The classic example is $f(x) = |x|$, which is clearly non-differentiable at $0$. It is easy to see that any $c \in [-1, 1]$ is a subgradient:
Any of the blue lines (Taylor-type approximations using a subgradient) are everywhere below the red line (the function).
For the general $\ell_1$ norm on $\mathbb{R}^p$, it's not hard to see that the subdifferential is just the $p$-fold Cartesian product of the univariate subdifferential since the $\ell_1$-norm is separable across entries.
If we want to consider more general norms (e.g., the mixed $\ell_{1, 2}$ norm), we can invoke a more general theorem characterizing the subdifferential of norms.

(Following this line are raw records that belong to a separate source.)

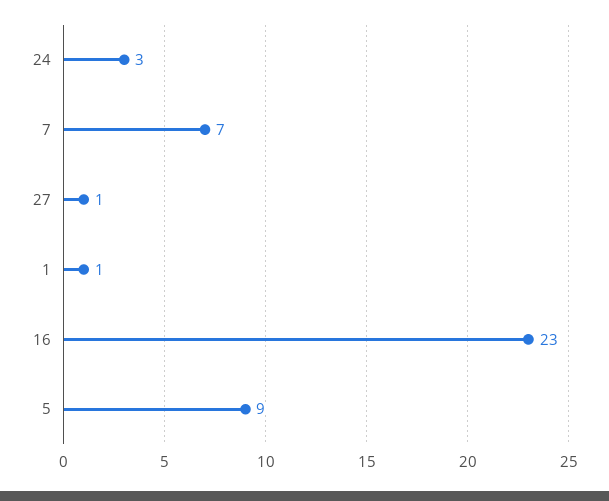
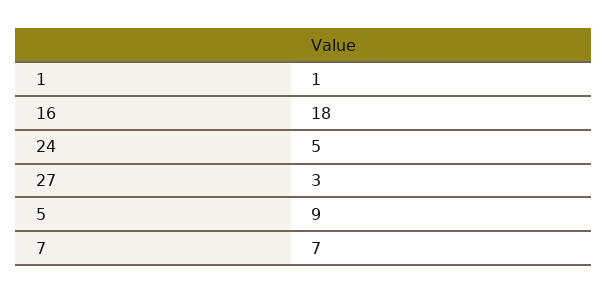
  {
-   "24": 3,
+   "24": 5,
    "7": 7,
-   "27": 1,
+   "27": 3,
    "1": 1,
-   "16": 23,
+   "16": 18,
    "5": 9
  }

Let $\|\cdot\|$ be a general norm. Then its subgradient is given by
$$\partial \|x\| = \{v : v^Tx = \|x\|, \|v\|_{*} \leq 1\}$$
where $\|v\|_{*} = \max_{z: \|z\| \leq 1} v^Tz$ is a different norm called the dual norm to $\|\cdot\|$. Evaluated at $x = 0$, we see that the subdifferential is the set of all vectors with dual norm at most 1.

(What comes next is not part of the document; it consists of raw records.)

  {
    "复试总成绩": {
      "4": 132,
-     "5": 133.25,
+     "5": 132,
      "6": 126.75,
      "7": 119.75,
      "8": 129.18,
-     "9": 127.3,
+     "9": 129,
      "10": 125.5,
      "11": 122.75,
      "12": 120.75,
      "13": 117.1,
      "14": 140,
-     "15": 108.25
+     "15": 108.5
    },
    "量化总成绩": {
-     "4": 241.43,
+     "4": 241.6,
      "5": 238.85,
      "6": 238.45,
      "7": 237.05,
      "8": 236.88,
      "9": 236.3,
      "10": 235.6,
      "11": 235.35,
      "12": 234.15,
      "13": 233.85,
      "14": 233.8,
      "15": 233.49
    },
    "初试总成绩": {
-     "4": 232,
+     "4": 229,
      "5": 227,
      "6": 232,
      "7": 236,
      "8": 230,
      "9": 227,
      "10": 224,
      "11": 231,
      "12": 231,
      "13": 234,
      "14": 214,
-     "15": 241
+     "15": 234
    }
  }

One direction of the proof is easy: suppose $v$ is an element of the RHS above. Then consider the Taylor type expansion of $f(\cdot) = \|\cdot\|$ around $x$ evaluated at $y$ with (potential) subgradient $v$:
$$\begin{align*} \tilde{f}_x(y) &= \|x\| + v^T(y - x) \\ &= \|x\| + v^Ty - v^Tx \\ & = v^Ty + \underbrace{\|x\| - v^Tx}_{=0 \text{ by assumption on $v$}} \\ &= v^Ty \\ & \leq \|v\|_*\|y\| \quad \text{(Holder's Inequality)} \\ &= \|y\|\end{align*}$$
so $v$ is indeed a subgradient of $f$.
Hence, finding the subdifferential reduces to calculating the dual norm. Fortunately, dual norms are exceptionally useful and hence well-studied. The simplest case is the standard $\ell_p$ norms where it can be shown that the dual of the $\ell_p$-norm is the $\ell_{p^*}$-norm where $p^*$ is the so-called Holder conjugate of $p$ and satisfies $1/p + 1/p^* = 1$.

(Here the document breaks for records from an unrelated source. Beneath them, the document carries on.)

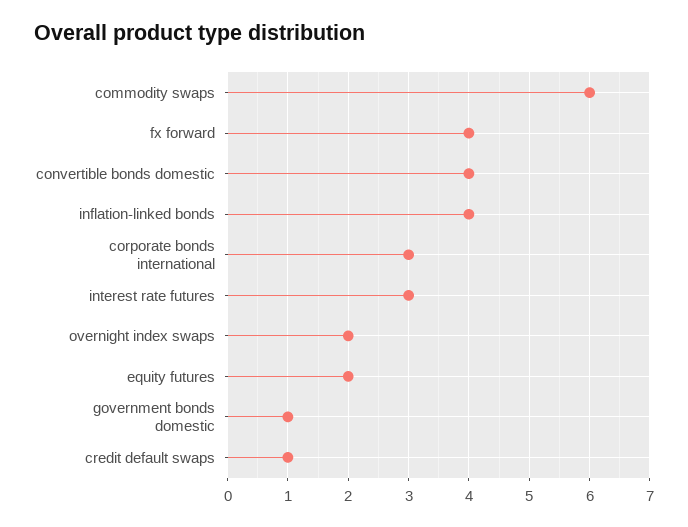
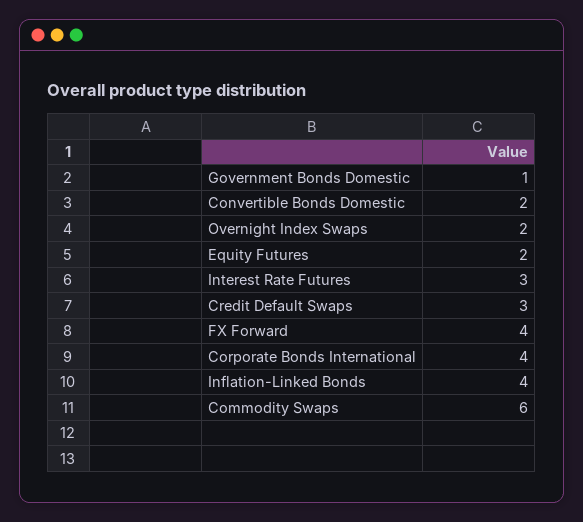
  {
    "commodity swaps": 6,
    "fx forward": 4,
-   "convertible bonds domestic": 4,
+   "convertible bonds domestic": 2,
    "inflation-linked bonds": 4,
-   "corporate bonds international": 3,
+   "corporate bonds international": 4,
    "interest rate futures": 3,
    "overnight index swaps": 2,
    "equity futures": 2,
    "government bonds domestic": 1,
-   "credit default swaps": 1
+   "credit default swaps": 3
  }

For the $\ell_1$-case, $p=1$ and so $1/p + 1/p^* = 1 \implies 1/p^* = 1 - 1/1 = 0 \implies p^* = \infty$. Hence the subgradient is just the set of vectors with $\|v\|_{\infty} \leq 1$, which is exactly the set $[-1, 1]^p$ we claimed above.
For mixed-norms, the result is almost as easy. See Lemma 3 of [Sra12] for a proof of the fact that the dual of the $\|\cdot\|_{p, q}$ mixed-norm is simply $\|\cdot\|_{p^*,q^*}$ where $p^*,q^*$ are the Holder conjugates of $p, q$ respectively.
We hence note that the dual of the $\|\cdot\|_{1, 2}$ norm used for the group lasso is $\|\cdot\|_{\infty, 2}$ (because $1/2 + 1/2 = 1$) which has an associated unit ball which is the $p$-fold Cartesian product of vectors with Euclidean ($\ell_2$) norm at most 1, as claimed above.
[Sra12] "Fast projections onto mixed-norm balls with applications" Suvrit Sra. ArXiv 1205.1437
sorry I'm new to the community, still trying to get the hang of it! Thank for editing my question @F. Tusell. The link to the original article came from: https://web.stanford.edu/~hastie/Papers/glmnet.pdf.
But the paper did not mention much about what was done regarding multi-variate response. The vignette for the R package glmnet (link: https://web.stanford.edu/~hastie/Papers/Glmnet_Vignette.pdf), on page 17, explained how the objective function looked like, incorporating the group LASSO penalty. But, I can't seem to be able to reproduce value of lambda_max used to form the grids.